Jon Kitna's days are very different now since he retired from the NFL after a 15-year-career as a quarterback. That doesn't, however, mean that they're any less tough. Merely a month after announcing that he was leaving the world of professional sports, Kitna signed up to become an algebra teacher and the football coach at his alma mater: Lincoln High School in Tacoma, Washington.
His post-retirement plans were a question Kitna and his wife discussed a great deal, especially during the course of his last season with the Dallas Cowboys. The goal has always been to avoid the path laid down by many other retired athletes that lead straight to a golf course; Kitna wanted an experience that could "make the greatest impact."
In the end, that place turned out to be in front of a class and on the football field of his old high school, and Kitna insists that this is where he wanted to be all along. Calling his NFL career "a detour," Kitna explains that being a teacher and a coach has always been his real dream.
NBC Sports caught up with Kitna a few months into his new job to get his impressions on the new setting.
Kitna runs a hand over his closely shaved scalp and leans back in his chair. The windowless, concrete bunker that passes for an office is decorated sparingly. There's a desk, a computer and a large cabinet. A white board is attached to one wall, with names scrawled on it in black ink, grouped by position. The list under the heading "WR" is exceptionally long. The head coach must have been a quarterback.
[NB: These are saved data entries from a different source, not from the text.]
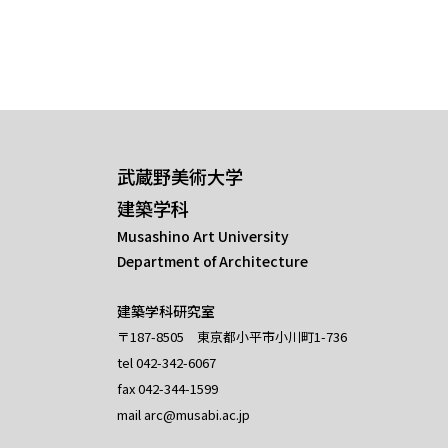
[!% if (image.url!="") { %]
[!% } %]
[%title%]
武蔵野美術大学
建築学科
Musashino Art University
Department of Architecture
建築学科研究室
〒187-8505 東京都小平市小川町1-736
tel 042-342-6067
fax 042-344-1599
mail arc@musabi.ac.jp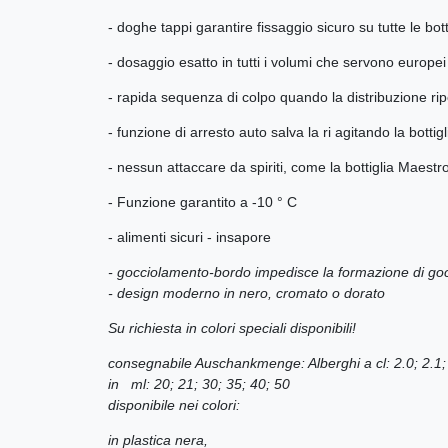
- doghe tappi garantire fissaggio sicuro su tutte le bottig
- dosaggio esatto in tutti i volumi che servono europei 
- rapida sequenza di colpo quando la distribuzione ri
- funzione di arresto auto salva la ri agitando la bottigl
- nessun attaccare da spiriti, come la bottiglia Maes
- Funzione garantito a -10 ° C
- alimenti sicuri - insapore
- gocciolamento-bordo
impedisce la formazione di go
- design moderno in nero, cromato o dorato
Su richiesta in colori speciali disponibili!
consegnabile Auschankmenge: Alberghi a cl: 2.0; 2.1; 3
in ml: 20; 21; 30; 35; 40; 50
disponibile nei colori:
in plastica nera,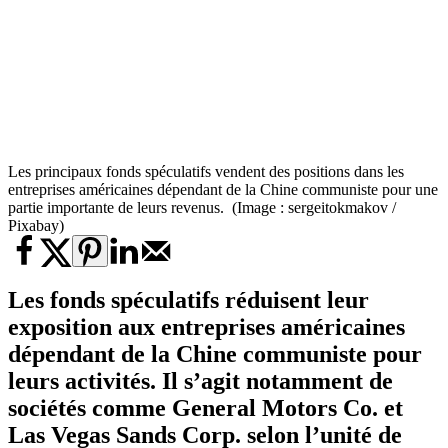
Les principaux fonds spéculatifs vendent des positions dans les
entreprises américaines dépendant de la Chine communiste pour une
partie importante de leurs revenus. (Image : sergeitokmakov /
Pixabay)
Les
fonds spéculatifs
réduisent leur
exposition aux entreprises américaines
dépendant de la Chine communiste pour
leurs activités. Il s’agit notamment de
sociétés comme General Motors Co. et
Las Vegas Sands Corp. selon l’unité de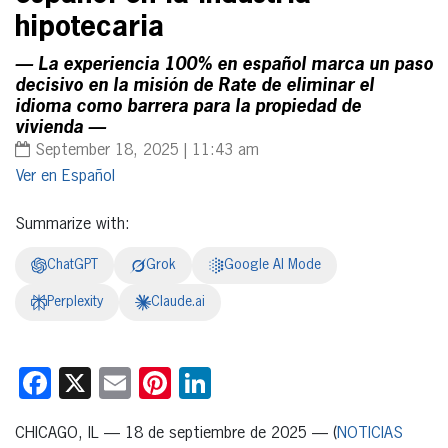
hipotecaria
— La experiencia 100% en español marca un paso
decisivo en la misión de Rate de eliminar el
idioma como barrera para la propiedad de
vivienda —
September 18, 2025 | 11:43 am
Español
Summarize with:
ChatGPT
Grok
Google AI Mode
Perplexity
Claude.ai
Facebook
X
Email
Pinterest
LinkedIn
CHICAGO, IL — 18 de septiembre de 2025 — (
NOTICIAS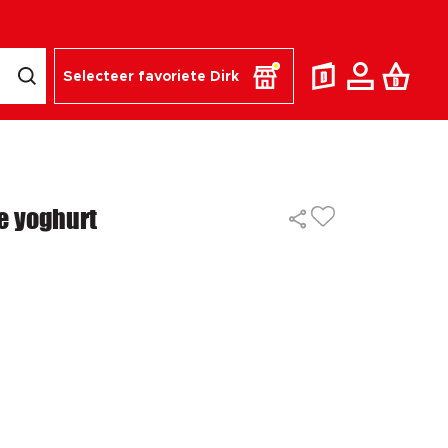
Selecteer favoriete Dirk
e yoghurt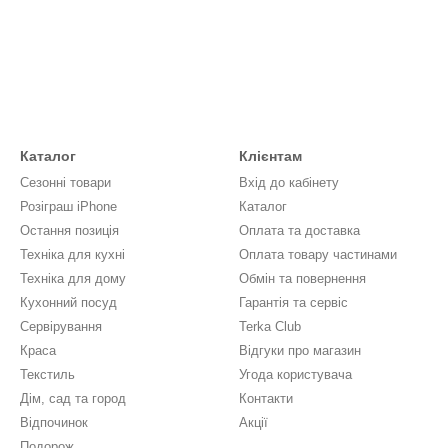
Каталог
Клієнтам
Сезонні товари
Вхід до кабінету
Розіграш iPhone
Каталог
Остання позиція
Оплата та доставка
Техніка для кухні
Оплата товару частинами
Техніка для дому
Обмін та повернення
Кухонний посуд
Гарантія та сервіс
Сервірування
Terka Club
Краса
Відгуки про магазин
Текстиль
Угода користувача
Дім, сад та город
Контакти
Відпочинок
Акції
Подорож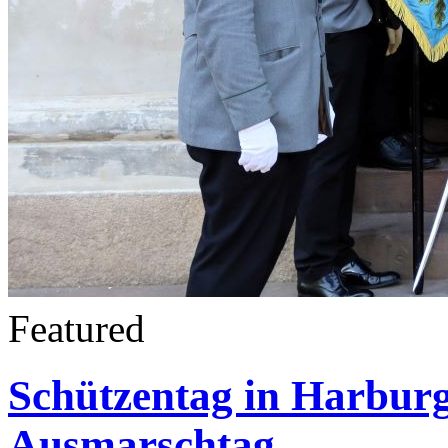
Featured
Schützentag in Harburg
Ausmarschtag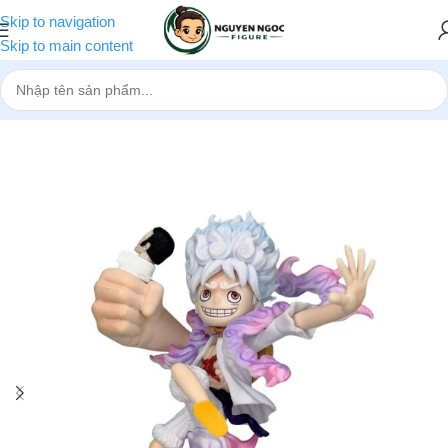
Skip to navigation
Skip to main content
Trang chủ
»
Cửa hàng
»
Mô hình One Piece Luffy Gear 5 trạng thái 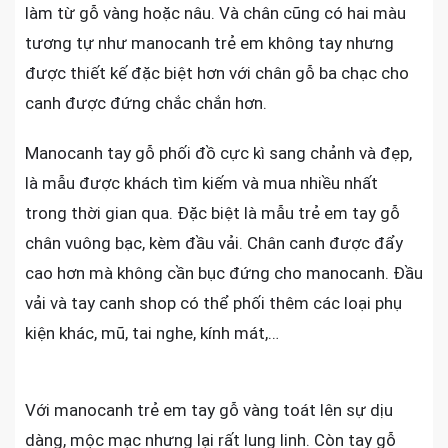
làm từ gỗ vàng hoặc nâu. Và chân cũng có hai màu
tương tự như manocanh trẻ em không tay nhưng
được thiết kế đặc biệt hơn với chân gỗ ba chạc cho
canh được đứng chắc chắn hơn.
Manocanh tay gỗ phối đồ cực kì sang chảnh và đẹp,
là mẫu được khách tìm kiếm và mua nhiều nhất
trong thời gian qua. Đặc biệt là mẫu trẻ em tay gỗ
chân vuông bạc, kèm đầu vải. Chân canh được đẩy
cao hơn mà không cần bục đứng cho manocanh. Đầu
vải và tay canh shop có thể phối thêm các loại phụ
kiện khác, mũ, tai nghe, kính mát,…
Với manocanh trẻ em tay gỗ vàng toát lên sự dịu
dàng, mộc mạc nhưng lại rất lung linh. Còn tay gỗ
Although his current salary is barely a tiny fraction of the $3 million he made backing up Tony Romo in Dallas, for Kitna, this was never about the money. Instead, it is about transforming the lives of kids growing up in difficult circumstances in one of the city's tougher communities and giving them an opportunity to succeed, be it on the football field or in the classroom.
When Kitna first became familiar with the magnitude of the challenge he was taking on by agreeing to oversee the school's Abes football team, it was initially overwhelming. The equipment used by the team, including the helmets and the video equipment, was outdated and practically unusable.
Things are improving, in no small part due to Kitna's efforts and connections. The Cowboys donated used cleats, Cincinnati Bengals quarterback Carson Palmer gave an industrial washer and dryer, and another donor gave money for new helmets. A local drug store offered a buy-one-earn-one-for-Lincoln program that brought in things such as shampoo and deodorant for players.
Kitna's wife, Jeni, has taken the reins of the Abes' booster program, seeking help from local businesses and alumni. The goal is to find 2,000 alumni and supporters willing to donate $100 a year.
In the end it isn't victories Kitna is after, although he won't turn them down. He measures success via metrics like graduation rates and college attendance. He believes, however, that the football program has a role to play in bringing about those kinds of improvements. And he wants to help it be the best tool for opportunity it can be.